◆ **GIVEN DATA**
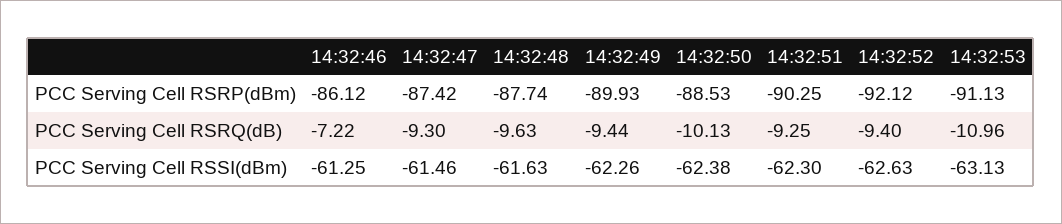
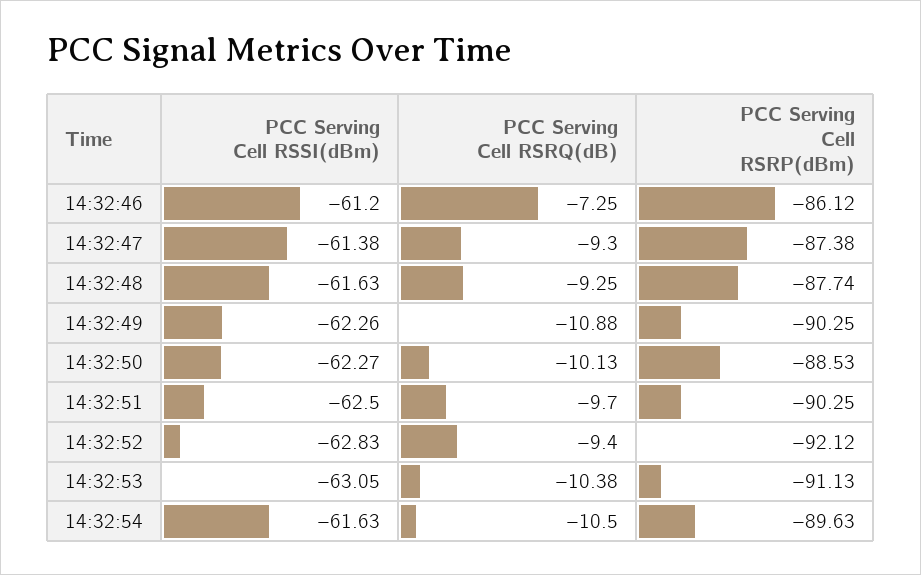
  {
    "14:32:46": {
      "PCC Serving Cell RSRP(dBm)": -86.12,
-     "PCC Serving Cell RSRQ(dB)": -7.22,
+     "PCC Serving Cell RSRQ(dB)": -7.25,
-     "PCC Serving Cell RSSI(dBm)": -61.25
+     "PCC Serving Cell RSSI(dBm)": -61.2
    },
    "14:32:47": {
-     "PCC Serving Cell RSRP(dBm)": -87.42,
+     "PCC Serving Cell RSRP(dBm)": -87.38,
      "PCC Serving Cell RSRQ(dB)": -9.3,
-     "PCC Serving Cell RSSI(dBm)": -61.46
+     "PCC Serving Cell RSSI(dBm)": -61.38
    },
    "14:32:48": {
      "PCC Serving Cell RSRP(dBm)": -87.74,
-     "PCC Serving Cell RSRQ(dB)": -9.63,
+     "PCC Serving Cell RSRQ(dB)": -9.25,
      "PCC Serving Cell RSSI(dBm)": -61.63
    },
    "14:32:49": {
-     "PCC Serving Cell RSRP(dBm)": -89.93,
+     "PCC Serving Cell RSRP(dBm)": -90.25,
-     "PCC Serving Cell RSRQ(dB)": -9.44,
+     "PCC Serving Cell RSRQ(dB)": -10.88,
      "PCC Serving Cell RSSI(dBm)": -62.26
    },
    "14:32:50": {
      "PCC Serving Cell RSRP(dBm)": -88.53,
      "PCC Serving Cell RSRQ(dB)": -10.13,
-     "PCC Serving Cell RSSI(dBm)": -62.38
+     "PCC Serving Cell RSSI(dBm)": -62.27
    },
    "14:32:51": {
      "PCC Serving Cell RSRP(dBm)": -90.25,
-     "PCC Serving Cell RSRQ(dB)": -9.25,
+     "PCC Serving Cell RSRQ(dB)": -9.7,
-     "PCC Serving Cell RSSI(dBm)": -62.3
+     "PCC Serving Cell RSSI(dBm)": -62.5
    },
    "14:32:52": {
      "PCC Serving Cell RSRP(dBm)": -92.12,
      "PCC Serving Cell RSRQ(dB)": -9.4,
-     "PCC Serving Cell RSSI(dBm)": -62.63
+     "PCC Serving Cell RSSI(dBm)": -62.83
    },
    "14:32:53": {
      "PCC Serving Cell RSRP(dBm)": -91.13,
-     "PCC Serving Cell RSRQ(dB)": -10.96,
+     "PCC Serving Cell RSRQ(dB)": -10.38,
-     "PCC Serving Cell RSSI(dBm)": -63.13
+     "PCC Serving Cell RSSI(dBm)": -63.05
-   }
+   },
+   "14:32:54": {
+     "PCC Serving Cell RSSI(dBm)": -61.63,
+     "PCC Serving Cell RSRQ(dB)": -10.5,
+     "PCC Serving Cell RSRP(dBm)": -89.63
+   }
  }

◆ **DIRECTIVE**
Leave the pictures out and output the rest of the listing exactly.

◆ **RESPONSE**
  {
    "14:32:46": {
      "PCC Serving Cell RSRP(dBm)": -86.12,
-     "PCC Serving Cell RSRQ(dB)": -7.22,
+     "PCC Serving Cell RSRQ(dB)": -7.25,
-     "PCC Serving Cell RSSI(dBm)": -61.25
+     "PCC Serving Cell RSSI(dBm)": -61.2
    },
    "14:32:47": {
-     "PCC Serving Cell RSRP(dBm)": -87.42,
+     "PCC Serving Cell RSRP(dBm)": -87.38,
      "PCC Serving Cell RSRQ(dB)": -9.3,
-     "PCC Serving Cell RSSI(dBm)": -61.46
+     "PCC Serving Cell RSSI(dBm)": -61.38
    },
    "14:32:48": {
      "PCC Serving Cell RSRP(dBm)": -87.74,
-     "PCC Serving Cell RSRQ(dB)": -9.63,
+     "PCC Serving Cell RSRQ(dB)": -9.25,
      "PCC Serving Cell RSSI(dBm)": -61.63
    },
    "14:32:49": {
-     "PCC Serving Cell RSRP(dBm)": -89.93,
+     "PCC Serving Cell RSRP(dBm)": -90.25,
-     "PCC Serving Cell RSRQ(dB)": -9.44,
+     "PCC Serving Cell RSRQ(dB)": -10.88,
      "PCC Serving Cell RSSI(dBm)": -62.26
    },
    "14:32:50": {
      "PCC Serving Cell RSRP(dBm)": -88.53,
      "PCC Serving Cell RSRQ(dB)": -10.13,
-     "PCC Serving Cell RSSI(dBm)": -62.38
+     "PCC Serving Cell RSSI(dBm)": -62.27
    },
    "14:32:51": {
      "PCC Serving Cell RSRP(dBm)": -90.25,
-     "PCC Serving Cell RSRQ(dB)": -9.25,
+     "PCC Serving Cell RSRQ(dB)": -9.7,
-     "PCC Serving Cell RSSI(dBm)": -62.3
+     "PCC Serving Cell RSSI(dBm)": -62.5
    },
    "14:32:52": {
      "PCC Serving Cell RSRP(dBm)": -92.12,
      "PCC Serving Cell RSRQ(dB)": -9.4,
-     "PCC Serving Cell RSSI(dBm)": -62.63
+     "PCC Serving Cell RSSI(dBm)": -62.83
    },
    "14:32:53": {
      "PCC Serving Cell RSRP(dBm)": -91.13,
-     "PCC Serving Cell RSRQ(dB)": -10.96,
+     "PCC Serving Cell RSRQ(dB)": -10.38,
-     "PCC Serving Cell RSSI(dBm)": -63.13
+     "PCC Serving Cell RSSI(dBm)": -63.05
-   }
+   },
+   "14:32:54": {
+     "PCC Serving Cell RSSI(dBm)": -61.63,
+     "PCC Serving Cell RSRQ(dB)": -10.5,
+     "PCC Serving Cell RSRP(dBm)": -89.63
+   }
  }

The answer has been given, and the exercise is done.